Ketiga poin diwujudkan dalam slogan yang juga diambil dari nama desa. “Cik ah!” dipilih karena dalam Bahasa Sunda, dapat digunakan untuk mengajak atau memberitakan sebuah ketertarikan. Slogan juga diimplementasikan pada baju pemandu wisata yang tengah dipersiapkan untuk menjalankan program.
Pada akhir 2021, program walking tour turut diuji yang meliputi dua bagian penting Desa Cikahuripan, Benteng Belanda dan Lembah Cikahuripan. Untuk trek benteng, fokus yang dipilih adalah cerita sejarah di masa perjuangan kemerdekaan, perkembangan wilayah desa, serta ditambah rencana mitigasi letusan gunung api atau gempa bumi. Sementara itu, di trek lainnya, masyarakat berencana untuk mengenalkan budaya sehari-hari, seni, dan upaya mitigasi.
Membangun Lembaga untuk PRBBK
Untuk merealisasikan semua rencana, perlu dibentuk kelembagaan formal yang beranggotakan fasilitator, tokoh masyarakat, dan perangkat desa agar berjalan selaras. Rumusan kerja sama yang dijalin diharapakan bisa terus melanggengkan upaya PRBBK.
Sesuai dengan rencana jangka menengah, pada tahun 2022, tim pelaksana berfokus untuk merancang pengembangan model mitigasi bencana, terkhusus di wilayah Benteng Belanda Cikahuripan, mengembangkan rencana bisnis dan penasaran, dan mencapai target 1000 turis per tahun.

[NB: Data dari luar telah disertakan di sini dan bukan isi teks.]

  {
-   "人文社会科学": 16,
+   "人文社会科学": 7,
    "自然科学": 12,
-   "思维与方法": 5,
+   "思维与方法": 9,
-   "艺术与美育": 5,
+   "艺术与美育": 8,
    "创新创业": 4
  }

Mereka turut mengajak Dr. Prasanti Widyasih dari FTSL ITB dan Dr. Nila Armelia Windasari dari SBM ITB untuk memfasilitasi masyarakat.

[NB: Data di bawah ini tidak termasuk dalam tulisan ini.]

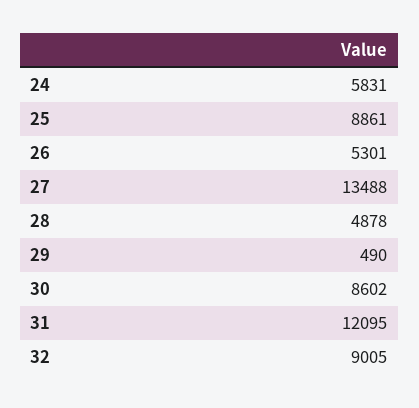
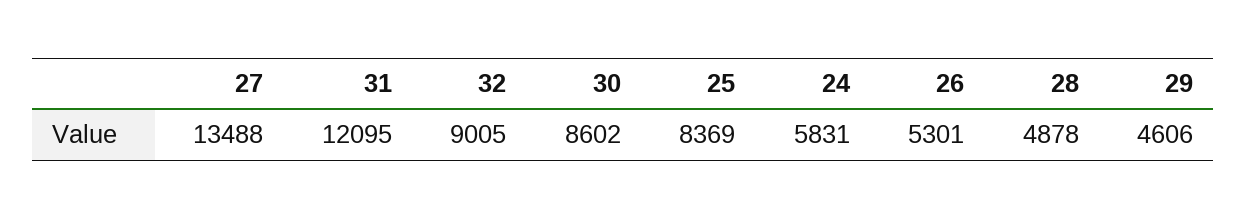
  {
    "24": 5831,
-   "25": 8861,
+   "25": 8369,
    "26": 5301,
    "27": 13488,
    "28": 4878,
-   "29": 490,
+   "29": 4606,
    "30": 8602,
    "31": 12095,
    "32": 9005
  }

Diskusi antara fasilitator dan masyarakat menghasilkan rencana perayaan 100 Tahun Desa Cikahuripan dalam bentuk festival seni budaya. Harapannya, kegiatan tersebut dapat meningkatkan kesadaran akan kesiapsiagaan bencana melalui tarawangsa, pencak silat, hingga pertunjukan wayang yang mudah dicerna.
Tim pelaksana juga bermaksud untuk mendorong dan merilis program walking tour agar dapat diakses publik secara lebih luas melalui sarana peta dan pemandu wisata. ”Dalam menggarapnya, kami juga mendampingi masyarakat untuk mengidentifikasi risiko dan kebutuhan terkait gempa bumi bersama Destana, Pokdarwis, dan Karang Taruna.”
Terapi Seni, Mitigasi Bencana, dan Komunitas
Meski rancangan telah dibuat, kendala terbesar yang harus dihadapi adalah menjaga konsistensi masyarakat Desa Cikahuripan dalam mengupayakan mitigasi bencana. Perlu diakui, upaya tersebut penuh dengan manifestasi kecemasan komunitas yang direpresi akibat ketidakberdayaan sehingga dibutuhkan adanya terapi seni. Terapi seni yang berbasis komunitas dapat mengeksplorasi ruang-ruang kolaborasi yang kreatif demi menghasilkan kekuatan.
Melalui rangkaian proses terapi seni, komunitas diharapkan tidak lagi cemas dan berpikir bahwa mitigasi bencana berat untuk dilakukan. Justru, pada dasarnya, wujud budaya telah dimiliki dan hanya perlu dikembangkan saja. Seni dapat menghadirkan kesiapsiagaan dari generasi ke generasi, dan terus berputar, untuk terus terjaga dan menemukan bentuk yang baru.